Coors hasn't played favorites. Kemp became the seventh visiting player to hit for the cycle, and second this season. Shin-Soo Choo of the Rangers hit for the cycle at Coors Field on July 21.
But then Kemp has enjoyed hitting at Coors Field during his career. He has a .331 career average at Coors Field, the third best among parks in which he has played at least 15 games, behind only Citizens Bank Park (.383) and Citi Field (.345). Kemp's 15 home runs at Coors are the most he has hit in any park as a visitor, four more than Chase Field. He has 19 doubles at Coors Field, tops for a visiting park, and four ahead of AT&T Park. Kemp's five triples are second among visiting parks, two fewer than he has hit at AT&T.
There were 142 cycles hit between San Diego's first game in 1969 and Kemp becoming the first Padres player to hit for the cycle on Friday.

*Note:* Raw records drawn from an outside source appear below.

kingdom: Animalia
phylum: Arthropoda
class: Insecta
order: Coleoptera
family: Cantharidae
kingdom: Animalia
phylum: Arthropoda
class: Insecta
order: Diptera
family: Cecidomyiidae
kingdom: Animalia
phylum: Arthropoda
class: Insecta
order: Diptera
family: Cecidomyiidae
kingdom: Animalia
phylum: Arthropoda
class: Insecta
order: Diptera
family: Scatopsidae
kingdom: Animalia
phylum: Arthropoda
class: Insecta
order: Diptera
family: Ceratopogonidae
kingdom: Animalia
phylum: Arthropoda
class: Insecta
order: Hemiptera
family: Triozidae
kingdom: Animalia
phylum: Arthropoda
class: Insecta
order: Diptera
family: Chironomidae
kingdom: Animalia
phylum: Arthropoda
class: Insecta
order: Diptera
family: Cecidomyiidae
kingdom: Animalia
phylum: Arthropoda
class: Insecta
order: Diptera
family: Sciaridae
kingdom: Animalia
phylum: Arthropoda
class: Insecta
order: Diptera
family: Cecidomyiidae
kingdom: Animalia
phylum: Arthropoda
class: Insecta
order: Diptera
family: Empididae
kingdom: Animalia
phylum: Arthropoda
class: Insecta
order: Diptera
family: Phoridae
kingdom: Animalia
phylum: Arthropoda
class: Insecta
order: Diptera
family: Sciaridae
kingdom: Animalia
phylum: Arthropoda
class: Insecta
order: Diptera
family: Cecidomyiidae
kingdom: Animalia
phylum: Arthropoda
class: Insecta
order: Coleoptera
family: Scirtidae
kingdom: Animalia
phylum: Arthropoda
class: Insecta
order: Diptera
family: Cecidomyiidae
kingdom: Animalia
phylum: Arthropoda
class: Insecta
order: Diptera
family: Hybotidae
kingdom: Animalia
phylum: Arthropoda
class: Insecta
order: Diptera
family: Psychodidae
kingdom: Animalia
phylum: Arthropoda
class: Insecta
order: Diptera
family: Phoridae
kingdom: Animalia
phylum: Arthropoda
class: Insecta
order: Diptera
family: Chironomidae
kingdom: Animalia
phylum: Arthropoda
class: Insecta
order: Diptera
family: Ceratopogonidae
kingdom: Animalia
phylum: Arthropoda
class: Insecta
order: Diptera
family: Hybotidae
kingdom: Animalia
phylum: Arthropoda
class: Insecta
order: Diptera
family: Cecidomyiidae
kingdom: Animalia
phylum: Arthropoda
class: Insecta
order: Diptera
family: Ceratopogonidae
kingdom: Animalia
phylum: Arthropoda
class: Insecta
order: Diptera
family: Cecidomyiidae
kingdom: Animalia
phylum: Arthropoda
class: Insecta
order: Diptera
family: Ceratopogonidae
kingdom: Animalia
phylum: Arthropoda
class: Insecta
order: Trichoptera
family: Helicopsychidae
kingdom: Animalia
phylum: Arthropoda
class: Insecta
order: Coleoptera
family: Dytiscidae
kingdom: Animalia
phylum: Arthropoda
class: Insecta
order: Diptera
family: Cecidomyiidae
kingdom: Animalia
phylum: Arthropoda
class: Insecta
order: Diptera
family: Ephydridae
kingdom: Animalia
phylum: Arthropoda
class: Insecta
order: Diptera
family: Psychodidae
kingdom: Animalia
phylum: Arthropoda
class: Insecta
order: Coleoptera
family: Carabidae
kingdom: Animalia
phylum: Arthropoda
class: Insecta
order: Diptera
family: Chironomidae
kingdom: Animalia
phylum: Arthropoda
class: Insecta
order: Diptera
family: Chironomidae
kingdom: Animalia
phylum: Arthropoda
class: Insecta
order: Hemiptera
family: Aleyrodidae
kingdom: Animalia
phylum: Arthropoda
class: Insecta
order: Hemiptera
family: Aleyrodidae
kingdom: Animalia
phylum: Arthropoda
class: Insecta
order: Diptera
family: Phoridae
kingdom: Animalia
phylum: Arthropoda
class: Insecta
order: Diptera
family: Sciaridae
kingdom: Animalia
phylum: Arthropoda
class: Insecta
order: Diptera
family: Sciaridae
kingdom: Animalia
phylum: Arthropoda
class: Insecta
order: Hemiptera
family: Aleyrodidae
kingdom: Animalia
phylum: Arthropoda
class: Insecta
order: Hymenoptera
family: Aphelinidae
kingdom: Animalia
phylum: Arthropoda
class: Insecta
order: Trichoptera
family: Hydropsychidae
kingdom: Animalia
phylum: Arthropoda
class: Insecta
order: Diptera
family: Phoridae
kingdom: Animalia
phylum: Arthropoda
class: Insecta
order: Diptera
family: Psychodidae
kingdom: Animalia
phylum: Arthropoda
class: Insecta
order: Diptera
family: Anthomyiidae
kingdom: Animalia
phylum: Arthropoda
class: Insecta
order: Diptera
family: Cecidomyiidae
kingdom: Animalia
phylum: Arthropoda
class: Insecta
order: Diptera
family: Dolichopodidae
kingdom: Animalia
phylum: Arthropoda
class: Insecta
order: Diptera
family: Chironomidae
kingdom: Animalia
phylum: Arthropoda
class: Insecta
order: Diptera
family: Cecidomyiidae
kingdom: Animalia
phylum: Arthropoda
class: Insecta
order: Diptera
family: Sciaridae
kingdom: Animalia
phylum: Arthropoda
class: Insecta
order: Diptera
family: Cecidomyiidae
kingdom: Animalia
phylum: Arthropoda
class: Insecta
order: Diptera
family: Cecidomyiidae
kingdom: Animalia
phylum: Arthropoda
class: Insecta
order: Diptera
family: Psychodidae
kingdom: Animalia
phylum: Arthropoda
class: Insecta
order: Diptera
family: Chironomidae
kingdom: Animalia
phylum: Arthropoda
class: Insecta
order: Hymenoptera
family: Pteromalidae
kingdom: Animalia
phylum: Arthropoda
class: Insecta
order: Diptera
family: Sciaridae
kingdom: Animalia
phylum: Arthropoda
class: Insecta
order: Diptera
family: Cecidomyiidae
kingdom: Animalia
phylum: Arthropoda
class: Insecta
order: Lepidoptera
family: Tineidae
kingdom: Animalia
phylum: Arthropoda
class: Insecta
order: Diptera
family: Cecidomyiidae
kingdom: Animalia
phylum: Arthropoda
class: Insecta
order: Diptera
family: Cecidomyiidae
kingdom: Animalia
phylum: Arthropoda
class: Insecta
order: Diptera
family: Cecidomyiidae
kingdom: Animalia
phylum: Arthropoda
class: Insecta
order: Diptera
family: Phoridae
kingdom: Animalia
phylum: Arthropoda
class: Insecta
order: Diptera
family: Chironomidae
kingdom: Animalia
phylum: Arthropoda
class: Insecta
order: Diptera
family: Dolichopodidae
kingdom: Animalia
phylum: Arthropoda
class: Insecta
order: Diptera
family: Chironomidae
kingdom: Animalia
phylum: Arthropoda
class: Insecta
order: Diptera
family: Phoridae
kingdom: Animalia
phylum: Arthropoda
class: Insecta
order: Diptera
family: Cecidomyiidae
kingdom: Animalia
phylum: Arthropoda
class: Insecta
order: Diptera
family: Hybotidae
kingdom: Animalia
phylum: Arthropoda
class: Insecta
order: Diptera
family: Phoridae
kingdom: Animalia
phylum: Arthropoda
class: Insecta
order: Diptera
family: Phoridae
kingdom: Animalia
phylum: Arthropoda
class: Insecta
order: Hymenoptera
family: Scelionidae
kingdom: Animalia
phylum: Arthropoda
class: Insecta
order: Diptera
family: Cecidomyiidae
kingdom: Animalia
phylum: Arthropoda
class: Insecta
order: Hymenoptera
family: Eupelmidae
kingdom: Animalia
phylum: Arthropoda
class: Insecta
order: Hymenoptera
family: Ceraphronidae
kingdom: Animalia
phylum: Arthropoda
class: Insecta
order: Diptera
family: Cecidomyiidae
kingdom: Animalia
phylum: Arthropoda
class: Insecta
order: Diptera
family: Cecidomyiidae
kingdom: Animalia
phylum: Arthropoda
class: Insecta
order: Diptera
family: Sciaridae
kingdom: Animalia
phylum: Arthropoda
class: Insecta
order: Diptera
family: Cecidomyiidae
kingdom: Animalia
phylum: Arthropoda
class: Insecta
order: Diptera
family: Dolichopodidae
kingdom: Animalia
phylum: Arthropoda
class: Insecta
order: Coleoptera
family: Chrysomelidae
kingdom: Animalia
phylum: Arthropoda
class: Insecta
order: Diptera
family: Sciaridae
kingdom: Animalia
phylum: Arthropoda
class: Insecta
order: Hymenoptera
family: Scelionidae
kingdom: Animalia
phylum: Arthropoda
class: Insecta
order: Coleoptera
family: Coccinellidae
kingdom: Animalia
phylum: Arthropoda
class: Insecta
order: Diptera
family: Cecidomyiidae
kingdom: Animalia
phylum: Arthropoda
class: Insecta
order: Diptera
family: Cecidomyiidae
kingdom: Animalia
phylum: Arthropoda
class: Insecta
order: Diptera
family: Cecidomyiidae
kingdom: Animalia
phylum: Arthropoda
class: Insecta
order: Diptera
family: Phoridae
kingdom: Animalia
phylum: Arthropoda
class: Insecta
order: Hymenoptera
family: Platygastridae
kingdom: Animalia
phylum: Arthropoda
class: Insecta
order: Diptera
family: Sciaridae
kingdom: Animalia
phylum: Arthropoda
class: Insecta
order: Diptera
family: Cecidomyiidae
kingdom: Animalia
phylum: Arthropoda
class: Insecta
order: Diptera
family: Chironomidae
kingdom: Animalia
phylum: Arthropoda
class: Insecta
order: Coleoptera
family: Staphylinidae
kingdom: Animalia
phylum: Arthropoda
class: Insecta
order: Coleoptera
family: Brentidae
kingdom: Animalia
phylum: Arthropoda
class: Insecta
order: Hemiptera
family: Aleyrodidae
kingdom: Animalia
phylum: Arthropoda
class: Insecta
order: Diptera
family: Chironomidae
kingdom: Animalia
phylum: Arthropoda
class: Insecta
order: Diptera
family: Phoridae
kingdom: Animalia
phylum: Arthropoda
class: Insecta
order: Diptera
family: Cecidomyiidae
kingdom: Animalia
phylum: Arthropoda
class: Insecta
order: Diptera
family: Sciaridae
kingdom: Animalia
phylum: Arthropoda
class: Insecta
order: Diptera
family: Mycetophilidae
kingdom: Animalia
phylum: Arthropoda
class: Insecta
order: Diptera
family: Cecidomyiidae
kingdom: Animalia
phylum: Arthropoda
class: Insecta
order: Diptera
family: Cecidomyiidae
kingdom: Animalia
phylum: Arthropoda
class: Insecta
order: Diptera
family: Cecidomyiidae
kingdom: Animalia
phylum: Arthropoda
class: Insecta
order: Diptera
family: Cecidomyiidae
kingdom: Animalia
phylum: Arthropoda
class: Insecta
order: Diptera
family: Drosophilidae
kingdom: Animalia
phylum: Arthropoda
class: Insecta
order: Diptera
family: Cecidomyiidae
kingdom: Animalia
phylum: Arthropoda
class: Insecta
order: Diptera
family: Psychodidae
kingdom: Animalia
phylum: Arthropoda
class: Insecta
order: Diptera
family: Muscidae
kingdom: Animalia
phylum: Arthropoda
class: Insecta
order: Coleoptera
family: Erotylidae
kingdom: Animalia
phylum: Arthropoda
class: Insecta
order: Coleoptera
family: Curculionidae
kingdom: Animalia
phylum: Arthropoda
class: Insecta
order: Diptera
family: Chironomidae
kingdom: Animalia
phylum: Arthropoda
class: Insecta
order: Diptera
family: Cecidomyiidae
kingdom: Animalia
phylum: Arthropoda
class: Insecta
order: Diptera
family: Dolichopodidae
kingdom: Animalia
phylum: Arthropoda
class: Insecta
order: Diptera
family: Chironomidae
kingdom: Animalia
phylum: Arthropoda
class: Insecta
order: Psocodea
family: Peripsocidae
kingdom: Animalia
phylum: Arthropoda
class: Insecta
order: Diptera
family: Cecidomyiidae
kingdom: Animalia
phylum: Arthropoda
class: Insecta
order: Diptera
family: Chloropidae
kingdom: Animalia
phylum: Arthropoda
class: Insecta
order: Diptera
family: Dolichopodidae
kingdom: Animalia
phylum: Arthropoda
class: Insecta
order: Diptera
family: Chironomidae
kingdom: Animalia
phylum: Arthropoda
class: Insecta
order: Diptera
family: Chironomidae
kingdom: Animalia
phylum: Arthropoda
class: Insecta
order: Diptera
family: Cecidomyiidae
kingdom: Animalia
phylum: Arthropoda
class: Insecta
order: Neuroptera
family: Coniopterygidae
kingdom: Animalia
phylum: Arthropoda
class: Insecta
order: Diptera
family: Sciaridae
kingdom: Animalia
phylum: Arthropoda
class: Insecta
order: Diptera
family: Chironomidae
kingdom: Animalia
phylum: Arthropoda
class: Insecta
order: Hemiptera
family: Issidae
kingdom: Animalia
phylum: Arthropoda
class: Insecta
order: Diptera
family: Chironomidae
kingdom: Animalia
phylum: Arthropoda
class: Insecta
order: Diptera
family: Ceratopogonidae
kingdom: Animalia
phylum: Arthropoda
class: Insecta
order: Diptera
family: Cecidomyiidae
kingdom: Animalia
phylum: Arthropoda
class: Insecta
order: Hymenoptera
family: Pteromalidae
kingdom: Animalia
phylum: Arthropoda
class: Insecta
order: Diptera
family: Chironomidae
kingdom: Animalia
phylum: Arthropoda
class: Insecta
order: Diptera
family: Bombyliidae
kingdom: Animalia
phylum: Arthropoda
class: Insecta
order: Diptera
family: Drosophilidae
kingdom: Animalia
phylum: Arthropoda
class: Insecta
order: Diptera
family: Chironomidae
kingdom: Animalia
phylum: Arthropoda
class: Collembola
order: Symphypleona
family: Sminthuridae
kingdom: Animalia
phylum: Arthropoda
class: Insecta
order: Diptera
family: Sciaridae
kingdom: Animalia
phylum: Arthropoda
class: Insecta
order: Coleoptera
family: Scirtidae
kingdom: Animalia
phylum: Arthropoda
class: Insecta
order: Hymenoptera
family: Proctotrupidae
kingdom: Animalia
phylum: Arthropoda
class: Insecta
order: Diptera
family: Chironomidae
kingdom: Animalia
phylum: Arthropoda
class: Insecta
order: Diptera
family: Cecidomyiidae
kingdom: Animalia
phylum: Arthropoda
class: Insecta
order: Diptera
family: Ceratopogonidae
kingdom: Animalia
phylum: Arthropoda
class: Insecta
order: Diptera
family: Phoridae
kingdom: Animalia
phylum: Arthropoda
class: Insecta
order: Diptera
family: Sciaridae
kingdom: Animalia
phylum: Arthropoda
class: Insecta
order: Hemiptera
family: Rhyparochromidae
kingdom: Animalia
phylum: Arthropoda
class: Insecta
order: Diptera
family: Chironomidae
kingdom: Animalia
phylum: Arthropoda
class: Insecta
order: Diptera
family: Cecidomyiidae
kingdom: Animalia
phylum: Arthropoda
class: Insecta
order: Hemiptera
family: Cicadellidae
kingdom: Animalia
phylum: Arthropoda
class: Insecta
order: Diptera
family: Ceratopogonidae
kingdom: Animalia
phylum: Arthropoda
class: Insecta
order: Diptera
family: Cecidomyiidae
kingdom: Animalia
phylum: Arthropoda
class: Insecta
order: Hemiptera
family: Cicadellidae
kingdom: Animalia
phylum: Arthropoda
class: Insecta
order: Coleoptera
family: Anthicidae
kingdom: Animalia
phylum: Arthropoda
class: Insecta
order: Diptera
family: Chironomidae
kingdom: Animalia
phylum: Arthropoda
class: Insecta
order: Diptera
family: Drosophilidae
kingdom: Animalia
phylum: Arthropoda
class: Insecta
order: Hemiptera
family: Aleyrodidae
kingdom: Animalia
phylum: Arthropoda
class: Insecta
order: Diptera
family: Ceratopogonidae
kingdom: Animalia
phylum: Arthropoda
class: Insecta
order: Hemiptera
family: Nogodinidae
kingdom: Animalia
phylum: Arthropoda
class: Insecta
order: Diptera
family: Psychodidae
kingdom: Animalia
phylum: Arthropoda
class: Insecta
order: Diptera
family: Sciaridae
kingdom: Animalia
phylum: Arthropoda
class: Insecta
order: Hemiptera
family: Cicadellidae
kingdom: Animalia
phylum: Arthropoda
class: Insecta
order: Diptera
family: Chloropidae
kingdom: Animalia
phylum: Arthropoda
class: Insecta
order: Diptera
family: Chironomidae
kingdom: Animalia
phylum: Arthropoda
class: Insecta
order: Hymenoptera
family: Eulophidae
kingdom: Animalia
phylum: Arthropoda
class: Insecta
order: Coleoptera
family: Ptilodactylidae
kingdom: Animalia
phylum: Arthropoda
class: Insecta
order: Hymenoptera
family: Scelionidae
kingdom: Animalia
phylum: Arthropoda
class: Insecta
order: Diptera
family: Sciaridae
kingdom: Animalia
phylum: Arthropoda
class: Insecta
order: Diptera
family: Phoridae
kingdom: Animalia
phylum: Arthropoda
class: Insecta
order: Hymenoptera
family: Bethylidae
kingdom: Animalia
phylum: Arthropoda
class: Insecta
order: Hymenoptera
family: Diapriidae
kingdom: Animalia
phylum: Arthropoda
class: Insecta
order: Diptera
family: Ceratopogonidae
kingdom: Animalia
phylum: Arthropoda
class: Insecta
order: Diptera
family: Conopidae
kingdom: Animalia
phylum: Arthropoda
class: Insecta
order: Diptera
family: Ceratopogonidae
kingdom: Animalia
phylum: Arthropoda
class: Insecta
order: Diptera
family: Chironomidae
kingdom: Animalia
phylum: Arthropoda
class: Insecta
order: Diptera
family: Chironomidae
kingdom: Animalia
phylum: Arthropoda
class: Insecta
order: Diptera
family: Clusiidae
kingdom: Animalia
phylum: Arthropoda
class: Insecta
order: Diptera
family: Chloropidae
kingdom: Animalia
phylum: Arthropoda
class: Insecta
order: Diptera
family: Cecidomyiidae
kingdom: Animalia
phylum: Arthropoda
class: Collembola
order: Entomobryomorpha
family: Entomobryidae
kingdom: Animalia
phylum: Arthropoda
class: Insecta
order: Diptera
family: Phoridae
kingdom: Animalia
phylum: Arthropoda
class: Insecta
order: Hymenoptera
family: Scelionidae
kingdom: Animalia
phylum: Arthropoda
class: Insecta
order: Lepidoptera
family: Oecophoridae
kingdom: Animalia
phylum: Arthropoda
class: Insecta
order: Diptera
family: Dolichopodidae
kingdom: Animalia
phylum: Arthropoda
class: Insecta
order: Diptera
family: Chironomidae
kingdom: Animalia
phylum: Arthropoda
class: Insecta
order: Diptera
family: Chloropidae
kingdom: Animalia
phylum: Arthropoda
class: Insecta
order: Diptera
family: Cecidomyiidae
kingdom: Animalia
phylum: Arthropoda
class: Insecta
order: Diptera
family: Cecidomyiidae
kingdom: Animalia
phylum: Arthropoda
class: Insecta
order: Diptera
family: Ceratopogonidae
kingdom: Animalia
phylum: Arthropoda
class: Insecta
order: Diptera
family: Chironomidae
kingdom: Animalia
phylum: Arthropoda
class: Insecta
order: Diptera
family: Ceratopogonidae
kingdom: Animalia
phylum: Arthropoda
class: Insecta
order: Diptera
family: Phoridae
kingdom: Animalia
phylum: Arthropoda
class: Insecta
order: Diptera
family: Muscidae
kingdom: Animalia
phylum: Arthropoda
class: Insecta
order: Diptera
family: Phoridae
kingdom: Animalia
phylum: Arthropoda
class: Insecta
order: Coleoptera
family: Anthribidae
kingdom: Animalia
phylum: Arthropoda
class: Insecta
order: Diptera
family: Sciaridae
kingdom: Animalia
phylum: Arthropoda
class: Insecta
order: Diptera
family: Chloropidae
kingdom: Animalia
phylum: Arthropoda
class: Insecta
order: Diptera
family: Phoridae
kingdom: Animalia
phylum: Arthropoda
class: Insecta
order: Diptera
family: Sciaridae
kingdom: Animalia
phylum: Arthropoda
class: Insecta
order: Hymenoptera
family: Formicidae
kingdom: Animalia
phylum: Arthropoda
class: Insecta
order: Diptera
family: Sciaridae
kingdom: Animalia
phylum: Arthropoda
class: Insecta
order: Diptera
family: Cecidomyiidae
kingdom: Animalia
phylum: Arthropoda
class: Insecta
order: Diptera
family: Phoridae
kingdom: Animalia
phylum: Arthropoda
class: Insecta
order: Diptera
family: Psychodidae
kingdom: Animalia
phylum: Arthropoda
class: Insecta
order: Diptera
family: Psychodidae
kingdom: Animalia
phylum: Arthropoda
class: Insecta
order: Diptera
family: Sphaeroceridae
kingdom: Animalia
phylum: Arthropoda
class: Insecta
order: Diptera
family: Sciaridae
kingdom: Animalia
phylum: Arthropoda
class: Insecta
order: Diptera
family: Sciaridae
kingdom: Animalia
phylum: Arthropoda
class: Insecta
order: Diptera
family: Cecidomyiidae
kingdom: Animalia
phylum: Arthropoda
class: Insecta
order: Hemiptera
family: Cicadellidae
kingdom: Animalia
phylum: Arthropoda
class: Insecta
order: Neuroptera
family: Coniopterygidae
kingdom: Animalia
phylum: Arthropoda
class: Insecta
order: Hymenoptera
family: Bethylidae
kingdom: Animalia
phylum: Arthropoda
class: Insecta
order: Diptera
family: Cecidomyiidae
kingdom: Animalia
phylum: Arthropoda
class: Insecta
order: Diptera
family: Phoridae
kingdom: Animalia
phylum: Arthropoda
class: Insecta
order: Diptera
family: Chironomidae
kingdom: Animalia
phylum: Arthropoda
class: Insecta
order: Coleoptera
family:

The Giants and Twins both had 10 players accomplish the feat during that time.
No, no, no
The Padres have had 28 one-hitters in franchise history, but never a no-hitter. The closest a San Diego pitcher came was when Chris Young held the Pirates hitless for 8 1/3 innings on Sept. 22, 2006. But after walking Jose Bautista, Young gave up a two-run home run to Joe Randa. He wound up pitching 8 2/3 innings and getting the 6-2 victory, having allowed that one hit.
The most controversial near no-hitter in Padres history came on July 21, 1970. Clay Kirby had a no-hitter through eight innings against the Mets, but trailed, 1-0, because he walked Tommie Agee (the first batter of the game) , who stole second and third, then scored on a ground out.
So with two outs in the bottom of the eighth, San Diego manager Preston Gomez sent Cito Gaston up to hit for Kirby. Not only did Gaston strike out against James McAndrew, but reliever Jack Baldschun allowed three hits, including a leadoff single by Bud Harrelson, and two runs in the top of the ninth.
Kirby had a no-hitter through seven innings on Sept. 18, 1971, but gave up a leadoff home run to Willie McCovey in the eighth inning. Kirby did, however, earn a 2-1 victory in that game.
Fifty years ago Wednesday, Reds starter Jim Maloney tossed a no-hitter in a 1-0, 10-inning victory over the Cubs. Leo Cardenas homered in the top of the 10th inning for the game's only run. Earlier in the season, Maloney no-hit the Mets for 10 innings, but he lost that no-hitter and game when Johnny Lewis homered in the 11th inning.
• From the creation of the Major Leagues in 1901 until Friday night, there had been 267 cycles and 248 complete-game no-hitters in MLB history.
• Beltre's cycle was the record-tying third of his career. John Reilly, Babe Herman and Bob Meusel also hit for the cycle three times.
• Beltre has hit all three of his cycles at Globe Life Park in Arlington -- twice as a member of the Rangers and once as a visiting player with the Mariners. He's the only player to have a cycle as a home player and visitor in the same park.
Tracy Ringolsby is a columnist for MLB.com. This story was not subject to the approval of Major League Baseball or its clubs.